◆ Task prompt
Return each line of the data below that contains the whole word "complete", matching uppercase and lowercase exactly.
-.-.-
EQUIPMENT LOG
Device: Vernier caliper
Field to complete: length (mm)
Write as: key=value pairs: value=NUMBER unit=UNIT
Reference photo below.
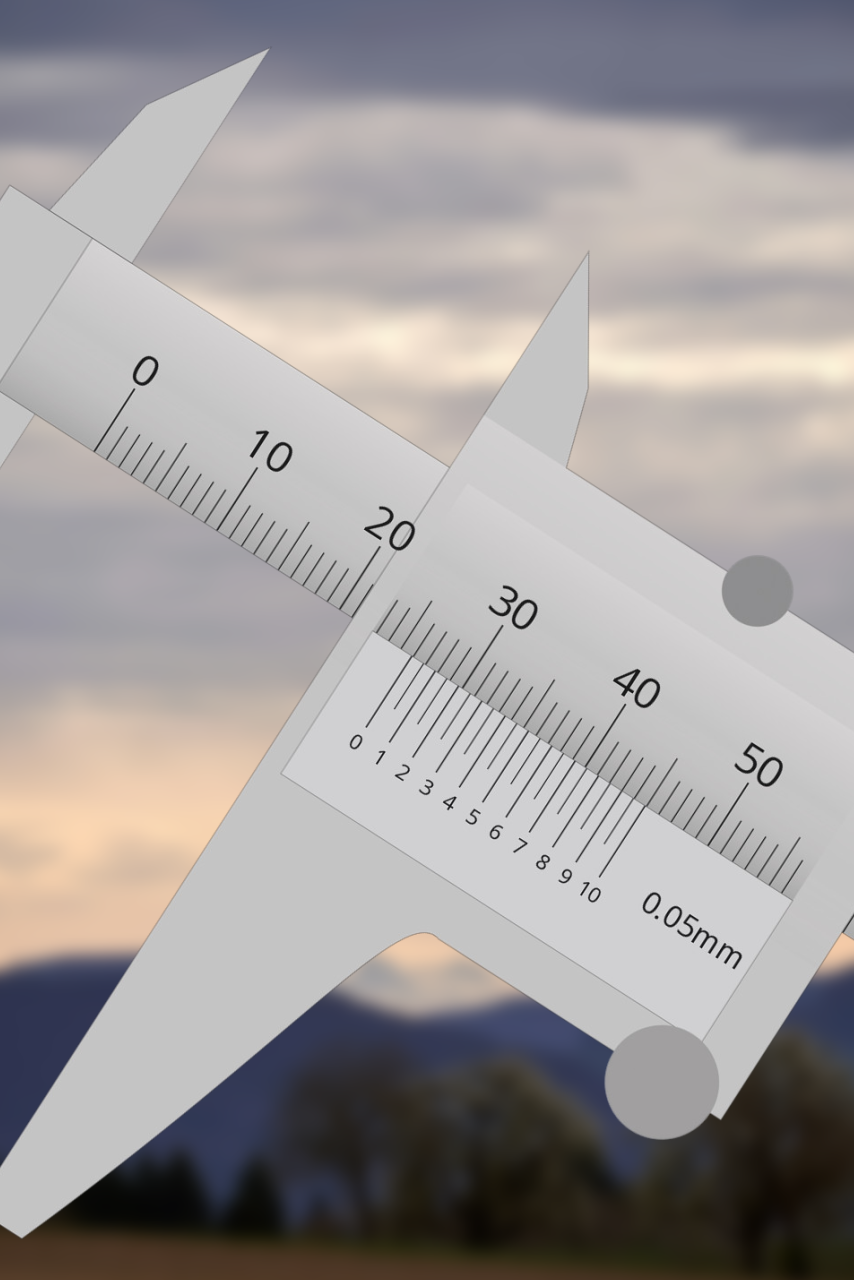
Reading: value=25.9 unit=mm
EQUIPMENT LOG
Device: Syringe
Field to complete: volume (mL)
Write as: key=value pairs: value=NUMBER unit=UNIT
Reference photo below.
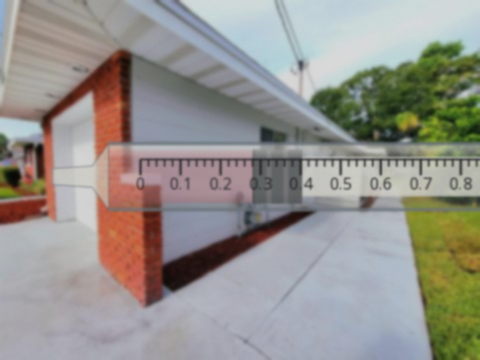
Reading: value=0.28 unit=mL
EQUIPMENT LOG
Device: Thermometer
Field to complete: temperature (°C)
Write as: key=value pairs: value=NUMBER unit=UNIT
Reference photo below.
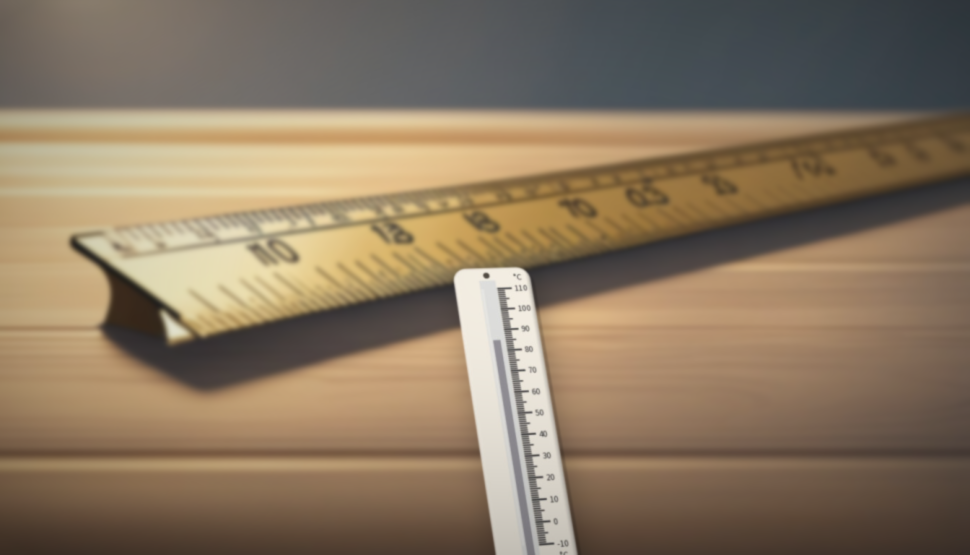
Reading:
-.-.-
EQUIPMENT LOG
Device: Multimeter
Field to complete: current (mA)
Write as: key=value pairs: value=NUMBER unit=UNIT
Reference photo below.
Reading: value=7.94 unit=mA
-.-.-
◆ Your response
Field to complete: length (mm)
Field to complete: volume (mL)
Field to complete: temperature (°C)
Field to complete: current (mA)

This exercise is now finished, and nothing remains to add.